— BEGIN Text —

- Theatrical release poster
- Directed by: Danis Tanović
- Written by: Anja Matković; Nikola Kuprešanin; Danis Tanović;
- Produced by: Lana Matić; Boris T. Matić; Jelena Mitrović; Miha Černec; Jožko Rutar; Mirsad Purivatra; Jovan Marjanović; Anamaria Antoci;
- Starring: Anja Matković; Uliks Fehmiu; Goran Navojec;
- Cinematography: Miloš Jaćimović
- Edited by: Redžinald Šimek
- Music by: Mirza Tahirović
- Production companies: Propeler Film; Tramal Films; Obala Art Centar; Baš Čelik; Tangaj Production;
- Release date: 16 August 2024 (Sarajevo);
- Running time: 98 minutes
- Countries: Bosnia and Herzegovina; Croatia; Romania; Serbia; Slovenia;
- Languages: Croatian; Bosnian;

= My Late Summer =

2024 Bosnian film

My Late Summer (Nakon ljeta) is a 2024 internationally co-produced comedy-drama film directed by Danis Tanović and written by Anja Matković, Nikola Kuprešanin and Tanović. The plot follows a family fighting for inheritance on a small island.

— END Text —
— BEGIN Excerpted data —

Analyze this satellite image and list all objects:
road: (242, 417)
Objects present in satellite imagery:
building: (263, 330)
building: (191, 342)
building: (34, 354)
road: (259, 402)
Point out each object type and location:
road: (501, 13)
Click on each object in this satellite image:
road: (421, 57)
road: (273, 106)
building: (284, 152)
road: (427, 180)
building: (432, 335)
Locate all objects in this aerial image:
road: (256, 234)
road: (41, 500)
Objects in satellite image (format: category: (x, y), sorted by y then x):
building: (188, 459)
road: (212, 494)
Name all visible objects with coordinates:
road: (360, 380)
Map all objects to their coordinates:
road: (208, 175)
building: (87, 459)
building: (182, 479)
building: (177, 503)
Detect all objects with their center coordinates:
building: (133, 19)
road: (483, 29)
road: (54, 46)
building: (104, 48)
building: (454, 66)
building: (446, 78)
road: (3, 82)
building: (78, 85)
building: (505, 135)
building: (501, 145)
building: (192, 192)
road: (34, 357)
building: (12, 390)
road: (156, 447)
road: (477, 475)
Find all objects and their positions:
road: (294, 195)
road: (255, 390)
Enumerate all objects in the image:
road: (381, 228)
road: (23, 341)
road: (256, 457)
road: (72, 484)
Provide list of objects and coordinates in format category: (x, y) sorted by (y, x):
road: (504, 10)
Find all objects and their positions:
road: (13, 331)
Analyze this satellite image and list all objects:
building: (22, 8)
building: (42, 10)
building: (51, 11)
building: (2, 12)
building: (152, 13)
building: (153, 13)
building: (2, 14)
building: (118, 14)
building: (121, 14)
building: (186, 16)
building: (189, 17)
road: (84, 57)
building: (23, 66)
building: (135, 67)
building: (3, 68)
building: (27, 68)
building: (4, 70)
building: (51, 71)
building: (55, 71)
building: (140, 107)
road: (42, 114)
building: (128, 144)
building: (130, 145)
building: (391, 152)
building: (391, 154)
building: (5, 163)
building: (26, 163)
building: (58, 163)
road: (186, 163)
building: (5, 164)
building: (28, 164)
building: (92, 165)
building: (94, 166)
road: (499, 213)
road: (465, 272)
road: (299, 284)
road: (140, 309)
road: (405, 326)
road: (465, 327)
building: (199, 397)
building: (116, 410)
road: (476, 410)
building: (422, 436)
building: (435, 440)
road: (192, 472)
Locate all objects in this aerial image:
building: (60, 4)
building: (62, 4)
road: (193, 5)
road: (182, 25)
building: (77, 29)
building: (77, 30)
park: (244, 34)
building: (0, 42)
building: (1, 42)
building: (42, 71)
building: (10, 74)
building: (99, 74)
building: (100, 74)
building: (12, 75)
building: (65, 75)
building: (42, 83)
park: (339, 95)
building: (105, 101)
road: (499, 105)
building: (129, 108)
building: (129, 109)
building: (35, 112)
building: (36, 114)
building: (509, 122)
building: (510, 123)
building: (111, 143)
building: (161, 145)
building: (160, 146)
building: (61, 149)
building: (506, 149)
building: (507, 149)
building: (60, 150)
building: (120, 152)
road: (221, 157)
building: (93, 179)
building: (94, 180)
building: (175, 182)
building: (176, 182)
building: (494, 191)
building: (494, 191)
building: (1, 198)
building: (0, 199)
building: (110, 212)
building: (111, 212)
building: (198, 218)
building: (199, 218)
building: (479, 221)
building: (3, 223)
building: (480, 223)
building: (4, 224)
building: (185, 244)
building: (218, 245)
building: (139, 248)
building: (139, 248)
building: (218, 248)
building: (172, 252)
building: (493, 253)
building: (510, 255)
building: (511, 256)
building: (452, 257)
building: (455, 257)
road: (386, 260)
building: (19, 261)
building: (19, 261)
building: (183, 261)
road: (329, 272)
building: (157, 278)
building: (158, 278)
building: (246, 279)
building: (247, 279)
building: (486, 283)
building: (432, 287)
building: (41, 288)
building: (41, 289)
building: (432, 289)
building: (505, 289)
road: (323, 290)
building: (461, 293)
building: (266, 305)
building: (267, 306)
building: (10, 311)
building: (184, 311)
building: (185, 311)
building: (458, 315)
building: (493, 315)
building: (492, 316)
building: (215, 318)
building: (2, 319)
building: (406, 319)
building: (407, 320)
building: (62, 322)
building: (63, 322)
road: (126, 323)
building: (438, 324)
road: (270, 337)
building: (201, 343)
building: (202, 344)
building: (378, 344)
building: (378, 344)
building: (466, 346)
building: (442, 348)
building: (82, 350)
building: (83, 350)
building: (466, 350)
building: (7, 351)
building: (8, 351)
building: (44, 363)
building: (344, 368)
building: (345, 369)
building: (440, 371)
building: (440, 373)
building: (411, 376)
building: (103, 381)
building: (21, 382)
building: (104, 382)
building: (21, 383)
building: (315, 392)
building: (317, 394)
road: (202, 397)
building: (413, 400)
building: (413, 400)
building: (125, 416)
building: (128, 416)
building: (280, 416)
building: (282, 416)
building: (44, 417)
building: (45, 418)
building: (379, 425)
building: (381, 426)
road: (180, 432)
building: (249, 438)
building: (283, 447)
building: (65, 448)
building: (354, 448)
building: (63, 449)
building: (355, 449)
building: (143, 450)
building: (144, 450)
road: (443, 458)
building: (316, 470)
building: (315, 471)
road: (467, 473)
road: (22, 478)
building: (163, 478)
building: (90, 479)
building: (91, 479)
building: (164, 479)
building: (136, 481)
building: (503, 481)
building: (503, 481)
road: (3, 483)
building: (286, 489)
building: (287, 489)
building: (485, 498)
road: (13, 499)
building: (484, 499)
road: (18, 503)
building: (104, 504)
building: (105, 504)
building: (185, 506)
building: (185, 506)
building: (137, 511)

— END Excerpted data —

■ Task instructions
Please resume the article on the film My Late Summer, picking up right after its final sentence.

■ Response to the exercise
An international co-production, the film premiered at the 30th Sarajevo Film Festival on 16 August 2024. It was selected as the Bosnian entry for the Best International Feature Film at the 97th Academy Awards, but was not nominated.

==Plot==
A young woman from Zagreb, the illegitimate daughter of a rich islander, comes to the island where she begins an affair with a married British writer in a midlife crisis. Their sea adventure becomes a forbidden love, a search for identity, intertwined with family values, a tragicomic house renovation and a herd of cows that consumed intoxicants.

==Production==
===Development===
The film was supported by HAVC, the Slovenian Film Center, the Serbian Film Center, the Sarajevo Cinematography Foundation, the Romanian Film Center, BH Telecom and the MEDIA sub-programme of Creative Europe. Post-production started in 2022, and the film received a boost from HAVC with funds of €660,000.

===Filming===
Filming lasted 27 days from mid-September to 10 October 2023 near Šibenik, Croatia.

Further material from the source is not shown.